Kai zeigte ihm den Mittelfinger. Er knöpfte den Strampler langsam auf und schob den Stoff hoch. An beiden Seiten der Windel waren Klebestreifen oder etwas Ähnliches. Lange betrachtete Kai das System.

„Hol mal ein Handtuch von oben“, wies er Tala an, dann griff er nach einer frischen Windel.

Der Gestank war fürchterlich.

Der Rothaarige war alles andere als begeistert und verzog angewidert das Gesicht.

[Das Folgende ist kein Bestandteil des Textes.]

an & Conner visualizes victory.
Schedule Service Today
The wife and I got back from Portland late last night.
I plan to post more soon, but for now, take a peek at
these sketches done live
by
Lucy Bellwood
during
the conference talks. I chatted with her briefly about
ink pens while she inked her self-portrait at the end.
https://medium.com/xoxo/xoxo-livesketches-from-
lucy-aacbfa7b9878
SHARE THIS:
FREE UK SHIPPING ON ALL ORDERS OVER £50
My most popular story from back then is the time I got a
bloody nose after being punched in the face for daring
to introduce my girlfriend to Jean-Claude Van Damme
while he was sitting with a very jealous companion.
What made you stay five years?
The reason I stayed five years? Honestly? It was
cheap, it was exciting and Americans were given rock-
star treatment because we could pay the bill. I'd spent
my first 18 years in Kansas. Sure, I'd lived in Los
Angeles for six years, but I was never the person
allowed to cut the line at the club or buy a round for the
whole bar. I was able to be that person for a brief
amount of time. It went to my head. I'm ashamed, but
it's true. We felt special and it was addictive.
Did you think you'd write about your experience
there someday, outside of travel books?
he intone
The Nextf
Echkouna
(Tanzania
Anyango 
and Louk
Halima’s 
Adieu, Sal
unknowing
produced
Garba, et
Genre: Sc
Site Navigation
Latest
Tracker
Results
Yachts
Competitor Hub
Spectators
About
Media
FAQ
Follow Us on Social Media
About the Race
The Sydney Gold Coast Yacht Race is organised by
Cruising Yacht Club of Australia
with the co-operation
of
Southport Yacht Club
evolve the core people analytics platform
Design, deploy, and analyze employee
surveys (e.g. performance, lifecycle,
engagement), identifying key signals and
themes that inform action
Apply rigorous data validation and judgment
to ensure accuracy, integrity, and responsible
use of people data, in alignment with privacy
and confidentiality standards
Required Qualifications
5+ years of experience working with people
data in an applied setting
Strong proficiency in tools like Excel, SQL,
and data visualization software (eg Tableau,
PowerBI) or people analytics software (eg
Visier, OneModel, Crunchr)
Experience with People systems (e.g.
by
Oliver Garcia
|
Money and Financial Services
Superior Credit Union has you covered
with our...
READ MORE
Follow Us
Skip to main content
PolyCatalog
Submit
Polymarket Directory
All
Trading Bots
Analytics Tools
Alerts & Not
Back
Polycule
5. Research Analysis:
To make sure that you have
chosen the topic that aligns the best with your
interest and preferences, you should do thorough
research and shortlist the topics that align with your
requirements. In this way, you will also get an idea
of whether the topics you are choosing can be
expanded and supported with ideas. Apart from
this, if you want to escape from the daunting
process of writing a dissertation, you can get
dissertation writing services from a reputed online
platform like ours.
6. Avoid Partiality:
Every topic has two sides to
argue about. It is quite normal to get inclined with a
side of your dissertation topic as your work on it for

„Ach hör auf! Du warst auch mal klein!“

„Ich fass es einfach nicht, da sind wir endlich mal wieder allein und du lässt dir so eine Arbeit aufschwatzen!“

„Unsere gemeinsame Einsamkeit hätte uns ja nicht viel gebracht, oder?! Tze…“

Etwas umständlich zwar, aber dennoch recht geschickt hatte Kai Neela gewickelt und das Kind war wieder guter Dinge.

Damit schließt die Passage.